With summertime quickly approaching and backyard barbeques and family picnics on the horizon, the Marquette County Health Department reminds the public about proper food handling and that food safety is not an option, but an obligation. Consumers need to know simple steps they can take to prevent foodborne illness.
“As the temperature rises, so does the risk of foodborne illness. Hot, humid weather creates the perfect conditions for the rapid growth of bacteria,” said Fred Benzie, director of environmental health. “Summer also means more people are cooking outside at picnics, barbeques and camping trips, without easy access to refrigeration and washing facilities to keep food safe.”
Benzie said foodborne illnesses not only make people very ill, but have significant costs to the economy. The USDA has estimated that medical costs and losses in productivity due to five bacterial foodborne illnesses (such as E.coli, salmonella and campylobacter) is nearly $7 billion a year.
To minimize the risks of foodborne illness, follow these four easy steps when handling and preparing food:
• Step One: Clean—Wash hands and surfaces often to avoid the spread of bacteria—Wash your hands with hot, soapy water for at least twenty seconds before handling food, and after handling raw meats or poultry, using the bathroom, touching pets or changing diapers. Always wash raw fruits and vegetables in clean water, as you cannot tell whether foods carry surface bacteria by the way they look, smell or taste.
• Step Two: Separate—Keep raw meats and poultry separate from cooked foods to avoid cross-contamination—When you pack a cooler for an outing, wrap uncooked meats and poultry securely and put them on the bottom to prevent raw juices from dripping onto other foods. Wash all plates, utensils and cutting boards that touched or held raw meat or poultry before using them for cooked foods.

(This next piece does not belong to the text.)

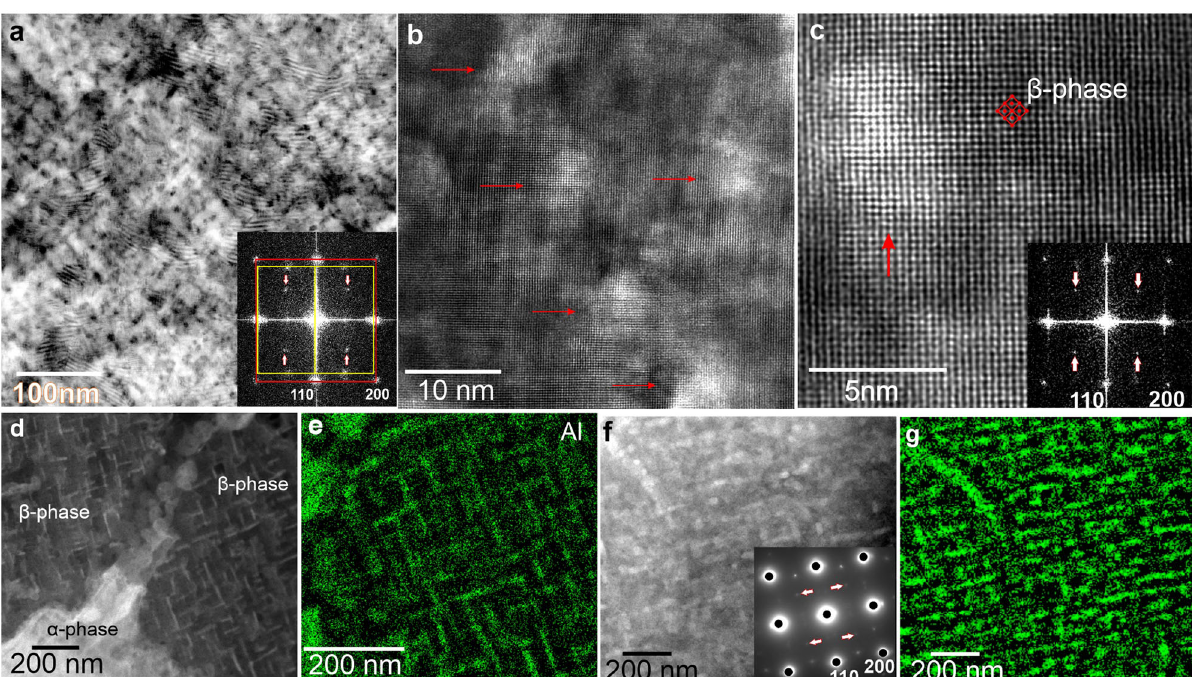
Fig. 5 TEM characterisation of the evolution of intermetallic phases in FSP sample during natural ageing. a BF-STEM showing dense nano-precipitates and ( b , c ) atomic-scale HAADF-STEM showing the structure of nano-precipitates in the β -phase matrix, as indicated by red arrows. d – g HAADF-STEM images and corresponding EDS-STEM Al mapping of FSP sample after natural ageing for ( d , e ) 3 months and ( f , g ) 2 years. Yellow and red frames in the inset FFT pattern in ( a ) indicated the diffractions from the α and β phase, and arrows in inset FFT in ( a , c ) and diffraction pattern in ( f ) indicated the diffraction from the θ phase. The incident beam was parallel to [001] β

• Step Three: Cook—Make sure you kill harmful bacteria by properly cooking food—Traditional visual cues like color are not a guarantee that food is safe. Don’t guess. Take a digital instant-read food thermometer along to check when meat and poultry are safe to eat. Cooked foods are safe to eat when internal temperatures are 71 degrees C (160 degrees F) for ground meat; 74 degrees C (165 degrees F) for leftover food and boned and deboned poultry parts; and 85 degrees C (185 degrees F) for whole poultry
• Step Four: Chill—Keep cold food cold—Perishable foods that normally are in the refrigerator, such as luncheon meats, cooked meat, chicken and potato or pasta salads, must be kept in an insulated cooler with freezer packs or blocks of ice to keep the temperature at or near 4 degrees C (40 degrees F). Put leftovers back in the cooler as soon as you are finished eating. The simple rule is: When in doubt, throw it out.
Groups and organizations planning public food events must get a temporary food license from the health department. Benzie said while all area restaurants are inspected every year for safe food preparation, without special precautions community events can turn summer fun into a severe food disease outbreak.
Every licensed event is visited by an environmental sanitarian who provides education and tips on how to keep events safe from food-borne illnesses.